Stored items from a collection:
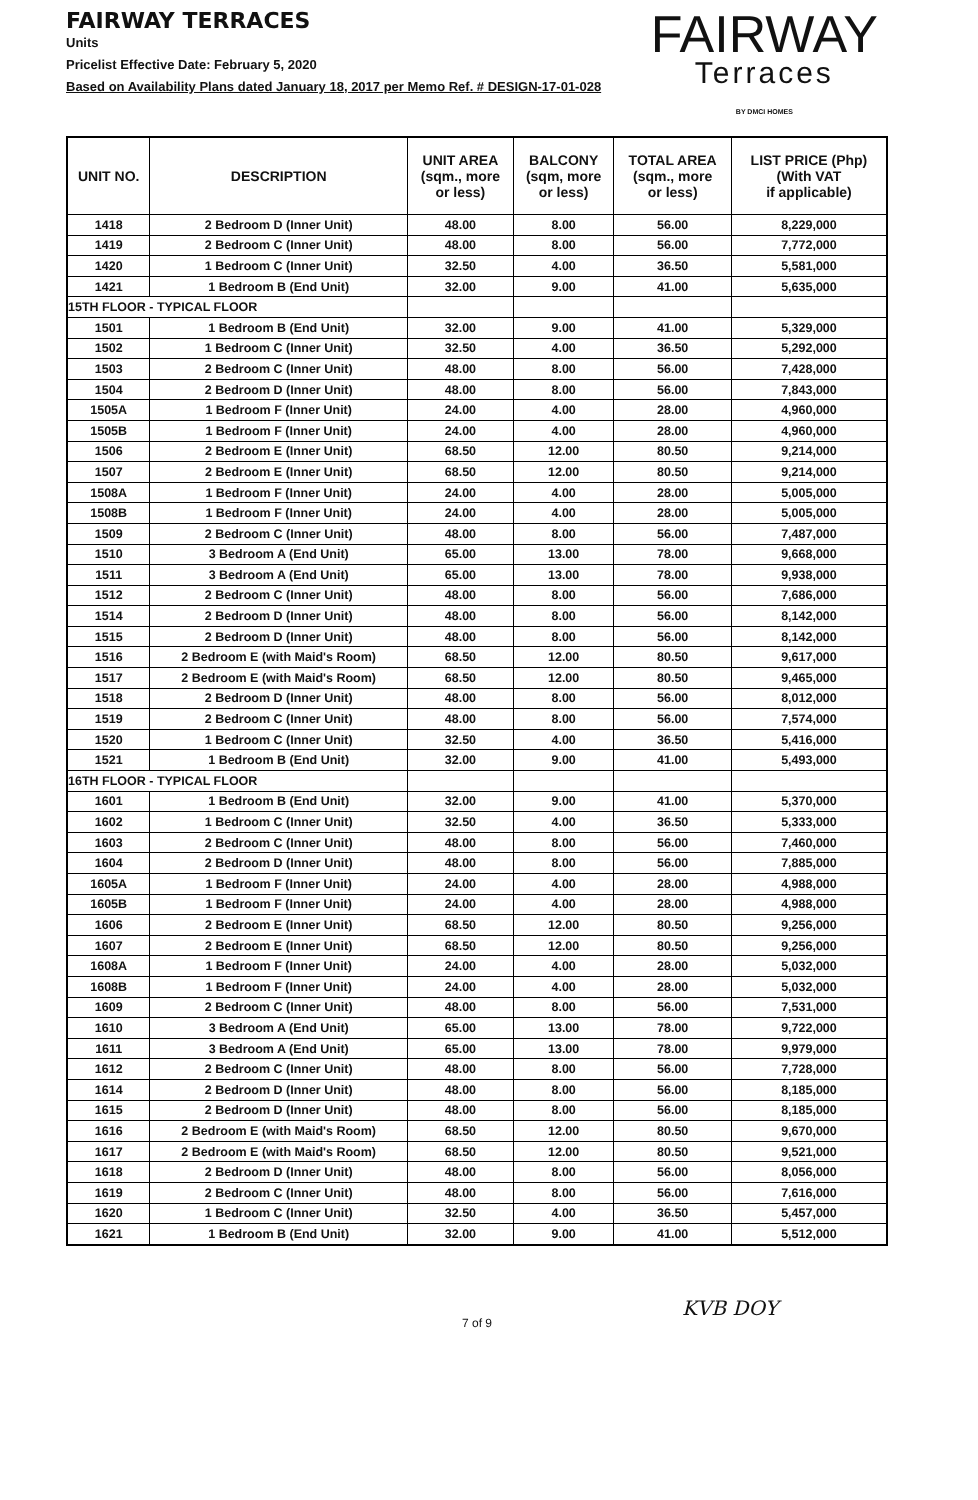FAIRWAY TERRACES
Units
Pricelist Effective Date: February 5, 2020
Based on Availability Plans dated January 18, 2017 per Memo Ref. # DESIGN-17-01-028
FAIRWAY
Terraces
BY DMCI HOMES
| UNIT NO. | DESCRIPTION | UNIT AREA (sqm., more or less) | BALCONY (sqm, more or less) | TOTAL AREA (sqm., more or less) | LIST PRICE (Php) (With VAT if applicable) |
| --- | --- | --- | --- | --- | --- |
| 1418 | 2 Bedroom D (Inner Unit) | 48.00 | 8.00 | 56.00 | 8,229,000 |
| 1419 | 2 Bedroom C (Inner Unit) | 48.00 | 8.00 | 56.00 | 7,772,000 |
| 1420 | 1 Bedroom C (Inner Unit) | 32.50 | 4.00 | 36.50 | 5,581,000 |
| 1421 | 1 Bedroom B (End Unit) | 32.00 | 9.00 | 41.00 | 5,635,000 |
| 15TH FLOOR - TYPICAL FLOOR | | | | | |
| 1501 | 1 Bedroom B (End Unit) | 32.00 | 9.00 | 41.00 | 5,329,000 |
| 1502 | 1 Bedroom C (Inner Unit) | 32.50 | 4.00 | 36.50 | 5,292,000 |
| 1503 | 2 Bedroom C (Inner Unit) | 48.00 | 8.00 | 56.00 | 7,428,000 |
| 1504 | 2 Bedroom D (Inner Unit) | 48.00 | 8.00 | 56.00 | 7,843,000 |
| 1505A | 1 Bedroom F (Inner Unit) | 24.00 | 4.00 | 28.00 | 4,960,000 |
| 1505B | 1 Bedroom F (Inner Unit) | 24.00 | 4.00 | 28.00 | 4,960,000 |
| 1506 | 2 Bedroom E (Inner Unit) | 68.50 | 12.00 | 80.50 | 9,214,000 |
| 1507 | 2 Bedroom E (Inner Unit) | 68.50 | 12.00 | 80.50 | 9,214,000 |
| 1508A | 1 Bedroom F (Inner Unit) | 24.00 | 4.00 | 28.00 | 5,005,000 |
| 1508B | 1 Bedroom F (Inner Unit) | 24.00 | 4.00 | 28.00 | 5,005,000 |
| 1509 | 2 Bedroom C (Inner Unit) | 48.00 | 8.00 | 56.00 | 7,487,000 |
| 1510 | 3 Bedroom A (End Unit) | 65.00 | 13.00 | 78.00 | 9,668,000 |
| 1511 | 3 Bedroom A (End Unit) | 65.00 | 13.00 | 78.00 | 9,938,000 |
| 1512 | 2 Bedroom C (Inner Unit) | 48.00 | 8.00 | 56.00 | 7,686,000 |
| 1514 | 2 Bedroom D (Inner Unit) | 48.00 | 8.00 | 56.00 | 8,142,000 |
| 1515 | 2 Bedroom D (Inner Unit) | 48.00 | 8.00 | 56.00 | 8,142,000 |
| 1516 | 2 Bedroom E (with Maid's Room) | 68.50 | 12.00 | 80.50 | 9,617,000 |
| 1517 | 2 Bedroom E (with Maid's Room) | 68.50 | 12.00 | 80.50 | 9,465,000 |
| 1518 | 2 Bedroom D (Inner Unit) | 48.00 | 8.00 | 56.00 | 8,012,000 |
| 1519 | 2 Bedroom C (Inner Unit) | 48.00 | 8.00 | 56.00 | 7,574,000 |
| 1520 | 1 Bedroom C (Inner Unit) | 32.50 | 4.00 | 36.50 | 5,416,000 |
| 1521 | 1 Bedroom B (End Unit) | 32.00 | 9.00 | 41.00 | 5,493,000 |
| 16TH FLOOR - TYPICAL FLOOR | | | | | |
| 1601 | 1 Bedroom B (End Unit) | 32.00 | 9.00 | 41.00 | 5,370,000 |
| 1602 | 1 Bedroom C (Inner Unit) | 32.50 | 4.00 | 36.50 | 5,333,000 |
| 1603 | 2 Bedroom C (Inner Unit) | 48.00 | 8.00 | 56.00 | 7,460,000 |
| 1604 | 2 Bedroom D (Inner Unit) | 48.00 | 8.00 | 56.00 | 7,885,000 |
| 1605A | 1 Bedroom F (Inner Unit) | 24.00 | 4.00 | 28.00 | 4,988,000 |
| 1605B | 1 Bedroom F (Inner Unit) | 24.00 | 4.00 | 28.00 | 4,988,000 |
| 1606 | 2 Bedroom E (Inner Unit) | 68.50 | 12.00 | 80.50 | 9,256,000 |
| 1607 | 2 Bedroom E (Inner Unit) | 68.50 | 12.00 | 80.50 | 9,256,000 |
| 1608A | 1 Bedroom F (Inner Unit) | 24.00 | 4.00 | 28.00 | 5,032,000 |
| 1608B | 1 Bedroom F (Inner Unit) | 24.00 | 4.00 | 28.00 | 5,032,000 |
| 1609 | 2 Bedroom C (Inner Unit) | 48.00 | 8.00 | 56.00 | 7,531,000 |
| 1610 | 3 Bedroom A (End Unit) | 65.00 | 13.00 | 78.00 | 9,722,000 |
| 1611 | 3 Bedroom A (End Unit) | 65.00 | 13.00 | 78.00 | 9,979,000 |
| 1612 | 2 Bedroom C (Inner Unit) | 48.00 | 8.00 | 56.00 | 7,728,000 |
| 1614 | 2 Bedroom D (Inner Unit) | 48.00 | 8.00 | 56.00 | 8,185,000 |
| 1615 | 2 Bedroom D (Inner Unit) | 48.00 | 8.00 | 56.00 | 8,185,000 |
| 1616 | 2 Bedroom E (with Maid's Room) | 68.50 | 12.00 | 80.50 | 9,670,000 |
| 1617 | 2 Bedroom E (with Maid's Room) | 68.50 | 12.00 | 80.50 | 9,521,000 |
| 1618 | 2 Bedroom D (Inner Unit) | 48.00 | 8.00 | 56.00 | 8,056,000 |
| 1619 | 2 Bedroom C (Inner Unit) | 48.00 | 8.00 | 56.00 | 7,616,000 |
| 1620 | 1 Bedroom C (Inner Unit) | 32.50 | 4.00 | 36.50 | 5,457,000 |
| 1621 | 1 Bedroom B (End Unit) | 32.00 | 9.00 | 41.00 | 5,512,000 |
7 of 9
KVB DOY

__WHAT THE TASK ASKS__. Only lines with the word "FLOOR" count here; copy every one from the records.

__ANSWER AREA__.
| 15TH FLOOR - TYPICAL FLOOR | | | | | |
| 16TH FLOOR - TYPICAL FLOOR | | | | | |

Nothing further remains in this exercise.